La partita delle grandi opere nel Mezzogiorno registra un nuovo passaggio istituzionale, questa volta lungo l’arteria che traccia il profilo della costa ionica calabrese. L’obiettivo dichiarato è l’ammodernamento integrale e la messa in sicurezza della Statale 106 Ionica, ribattezzata la “Strada della Magna Grecia”, nel segmento compreso tra i capoluoghi di Catanzaro e Reggio Calabria. Un’opera storicamente segnata da rallentamenti strutturali, volumi di traffico critici e un elevato tasso di incidentalità, che ora torna al centro dell’agenda politica con la promessa di una dote finanziaria d’impatto.
Il dibattito pubblico e le garanzie economiche dell’esecutivo
Il punto di svolta sul piano procedurale si è consumato lo scorso 20 luglio 2026 presso la Cittadella regionale di Catanzaro. Durante l’incontro ufficiale organizzato per avviare la fase di dibattito pubblico insieme ai vertici dell’Anas, il ministro delle Infrastrutture e dei Trasporti, Matteo Salvini, intervenuto in videocollegamento, ha ribadito l’impegno dell’esecutivo nel garantire la copertura finanziaria complessiva, stimata fino a 12 miliardi di euro.
Nel corso dei lavori, alla presenza del presidente della Regione Calabria Roberto Occhiuto, delle autorità locali e dei dirigenti tecnici della società stradale, sono state sottoposte all’attenzione del territorio quattro ipotesi alternative di tracciato. Il percorso punta a trasformare l’attuale direttrice in un’infrastruttura moderna a quattro corsie, riducendo i tempi di percorrenza e innalzando gli standard di sicurezza per il traffico leggero e pesante.
Le reazioni della politica locale e i numeri degli investimenti
Il percorso intrapreso ha raccolto il convinto sostegno dei rappresentanti della maggioranza regionale. In particolare Giuseppe Mattiani, capogruppo della Lega in Consiglio regionale e coordinatore provinciale del partito, ha espresso forte soddisfazione per il passaggio formale avvenuto a Catanzaro. Mattiani ha confermato la portata dell’intervento dichiarando che, dopo anni e anni di attesa, la Statale 106 va verso il raddoppio grazie a un intervento di straordinaria importanza, destinato a migliorare in modo radicale la sicurezza e la viabilità su un’arteria la cui riqualificazione era attesa da troppo tempo.
Il consigliere regionale ha rimarcato come il Ministero delle Infrastrutture e dei Trasporti intenda garantire la sostenibilità economica dell’intero ammodernamento nel tratto tra Catanzaro e Reggio Calabria, sottolineando il valore della concertazione avviata con i sindaci e le comunità locali per la scelta del tracciato definitivo.

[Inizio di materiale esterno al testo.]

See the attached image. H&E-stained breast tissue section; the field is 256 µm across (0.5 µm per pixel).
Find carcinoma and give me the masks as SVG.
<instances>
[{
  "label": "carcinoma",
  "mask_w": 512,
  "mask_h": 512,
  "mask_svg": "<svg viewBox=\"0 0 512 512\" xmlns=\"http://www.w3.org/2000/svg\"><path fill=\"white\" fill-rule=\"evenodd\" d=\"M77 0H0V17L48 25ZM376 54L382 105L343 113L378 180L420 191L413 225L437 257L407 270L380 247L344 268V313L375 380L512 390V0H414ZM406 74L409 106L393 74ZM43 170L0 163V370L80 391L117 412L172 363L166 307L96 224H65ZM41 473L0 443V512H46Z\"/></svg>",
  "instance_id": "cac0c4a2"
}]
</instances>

Nel ripercorrere il quadro generale degli interventi, il rappresentante del Carroccio ha infine richiamato i dati relativi al piano delle opere in corso nel territorio calabrese, indicando cantieri aperti per un valore di 22 miliardi di euro a livello regionale, dei quali circa quattro miliardi destinati in modo specifico all’area del litorale ionico provinciale.
Prospettive operative e tempi di realizzazione
La presentazione delle opzioni progettuali segna l’avvio formale della fase consultiva, passaggio fondamentale previsto dalla normativa sui contratti pubblici per la condivisione delle infrastrutture ad alto impatto socio-ambientale. La scelta dell’alternativa definitiva tra le quattro proposte presentate dall’Anas rappresenterà il passaggio propedeutico alla redazione dei progetti esecutivi e all’allocazione progressiva delle risorse stanziate. Il completamento dell’iter autorizzativo stabilirà la reale scansione temporale dei cantieri, chiamati a tradurre le risorse economiche individuate in opere strutturali per il collegamento viario dell’area centro-meridionale della regione.